Adam White was born in Edinburgh on 29 April 1817, the son of Thomas White, a banker's clerk, and his wife, Mary Ann Gellatly. He was educated in Edinburgh, and at the age of eighteen moved to London where he gained employment in the Natural History Department of the British Museum. His work included cataloguing the collections of coleoptera and crustacea.
On 27 January 1844 he married Helen Bolden, daughter of William Bolden, a bookbinder. The couple had one daughter.
As well as publishing lists of specimens, White also wrote a number of books including A Popular History of Mammalia (1850), A Popular History of Birds (1855), The Instructive Picture Book (with R. M. Stark, 1857), and Heads and Tails (1870).
White was primarily known for his work on arthropods, however he was also interested in botany and entomology.
White was a member of several societies including the Entomological Society of London and the Botanical Society of London. He was also elected a fellow of the Linnean Society in 1846.

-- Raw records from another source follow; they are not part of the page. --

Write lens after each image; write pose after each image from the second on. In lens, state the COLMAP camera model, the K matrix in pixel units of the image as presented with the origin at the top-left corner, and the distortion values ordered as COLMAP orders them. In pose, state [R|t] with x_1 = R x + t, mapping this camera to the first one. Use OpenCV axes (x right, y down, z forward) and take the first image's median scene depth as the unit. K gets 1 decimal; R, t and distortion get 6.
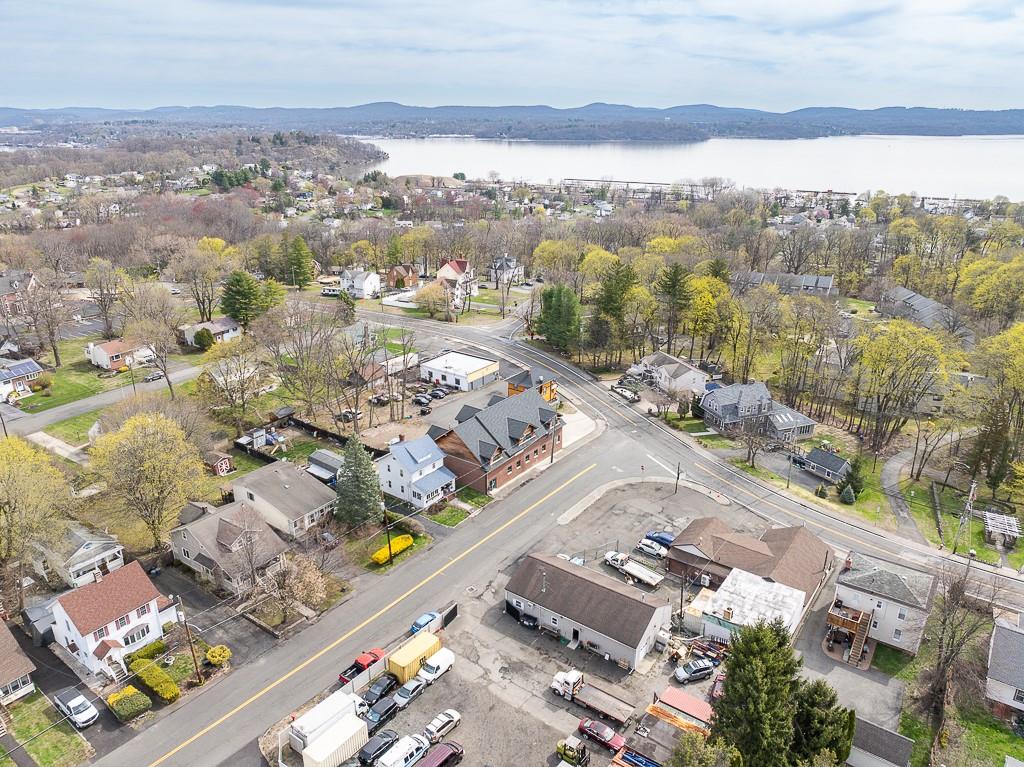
lens RADIAL K [[729.7, 0, 542.4], [0, 729.7, 331.8], [0, 0, 1]] dist [-0.040634, -0.000416]
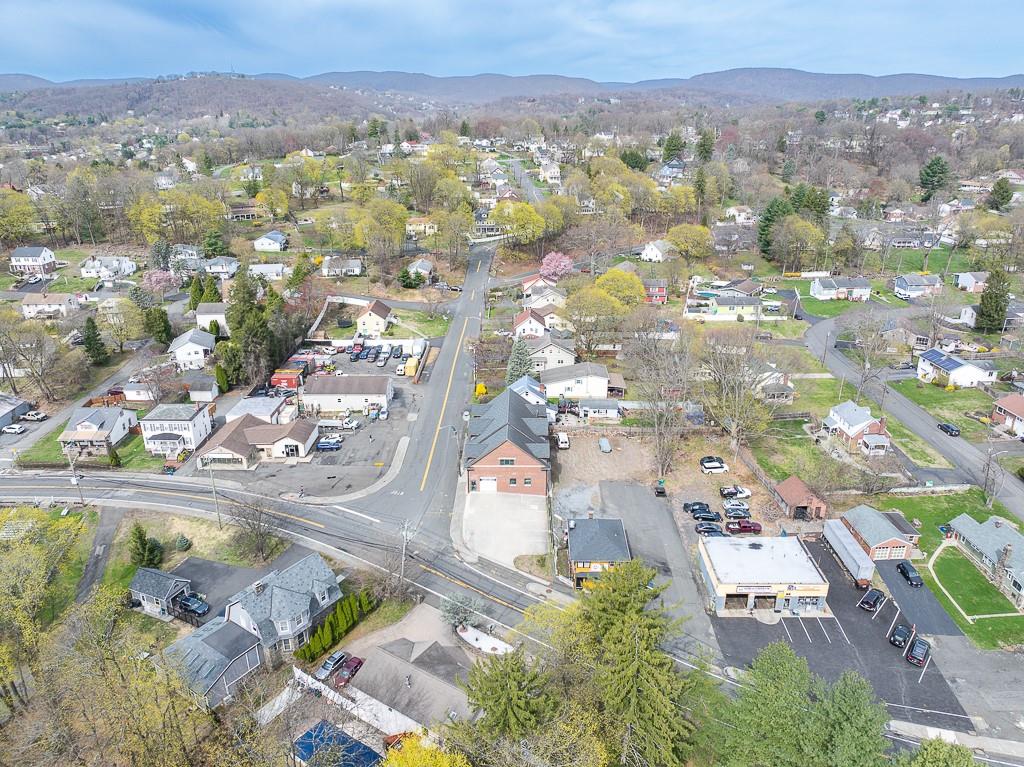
lens RADIAL K [[714.4, 0, 531.8], [0, 714.4, 383.5], [0, 0, 1]] dist [-0.028579, -0.000082]
pose [[-0.821206, 0.200464, -0.534262, 0.452792], [-0.169192, 0.808624, 0.563472, -0.520838], [0.544973, 0.553120, -0.630130, 1.678679]]
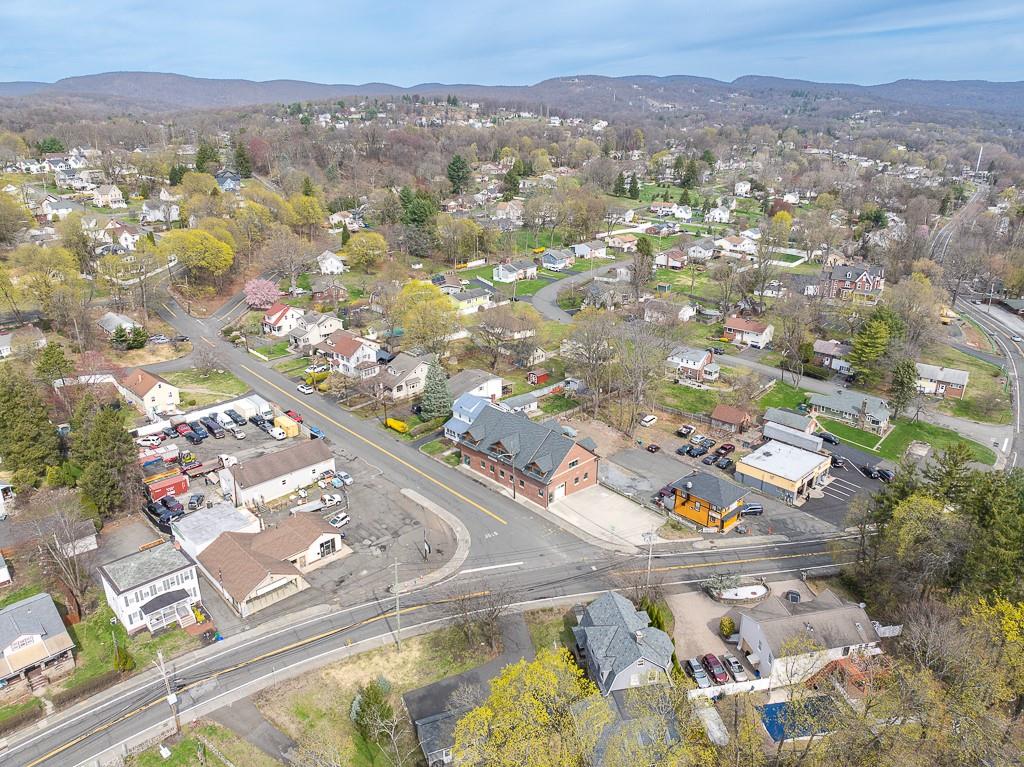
lens RADIAL K [[711.3, 0, 512.0], [0, 711.3, 383.5], [0, 0, 1]] dist [-0.028784, -0.001665]
pose [[-0.189922, 0.344028, -0.919551, 0.891256], [-0.286687, 0.876346, 0.387075, -0.348573], [0.939010, 0.337138, -0.067809, 1.055070]]
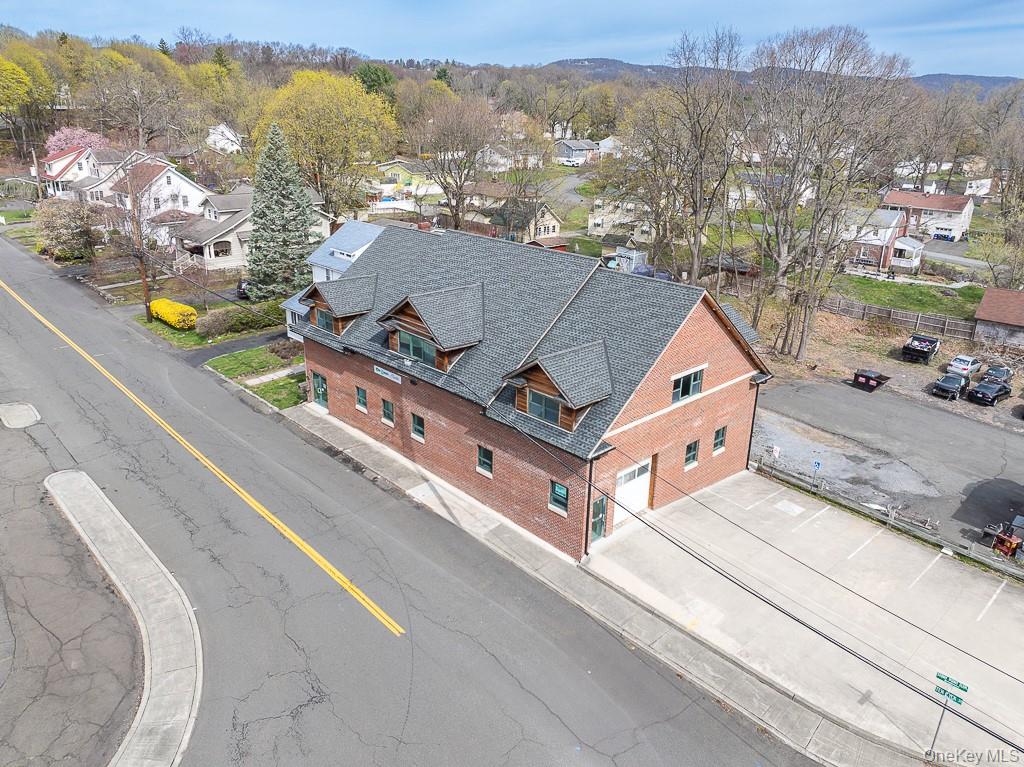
lens RADIAL K [[732.2, 0, 512.0], [0, 732.2, 383.5], [0, 0, 1]] dist [-0.037598, -0.001618]
pose [[-0.196434, 0.332637, -0.922370, 0.240566], [-0.302688, 0.874181, 0.379720, 0.036552], [0.932627, 0.353780, -0.071034, 1.066027]]
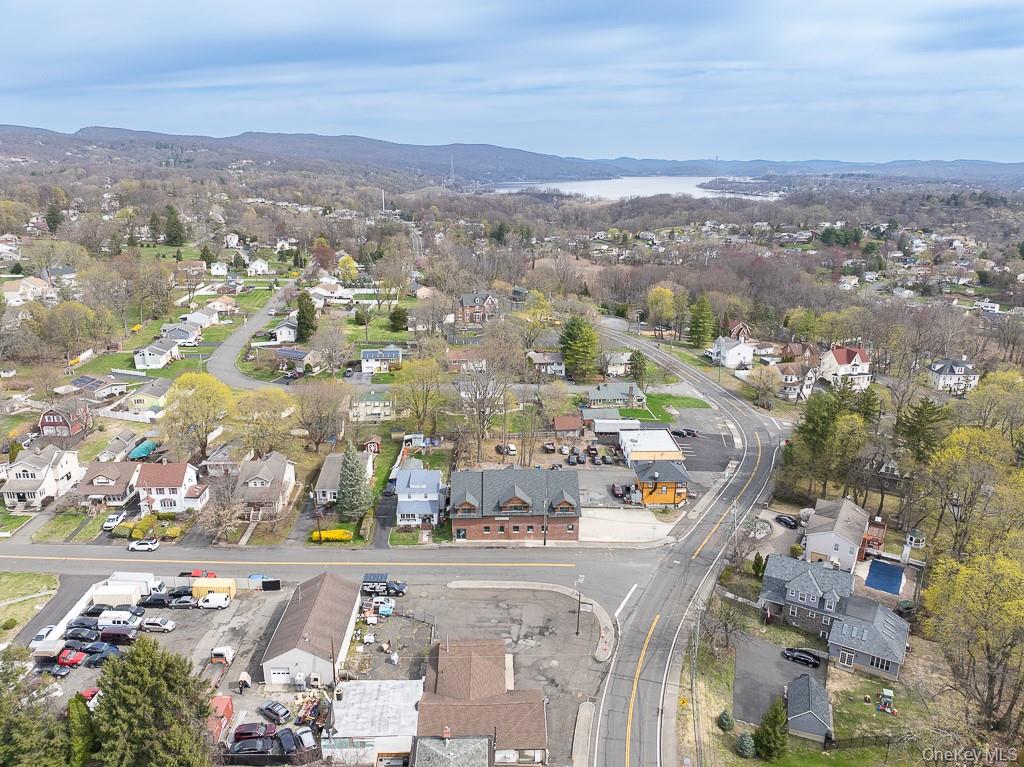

Adam White was a great advocate of establishing a national museum for Scotland, and using the pseudonym Arachnophilus, he wrote to Scottish newspapers on this subject.
White's wife, Helen, died on 4 October 1861, causing him to suffer a nervous breakdown. He was admitted to an asylum in Scotland for some time, and retired from the museum in 1863. On 28 July 1862 he married his second wife, Margaret Watson, and the couple's first son was born in 1863. However, White's later years were clouded by financial worries and he died intestate at 111 St Andrews Road, Pollokshields, on 30 December 1878.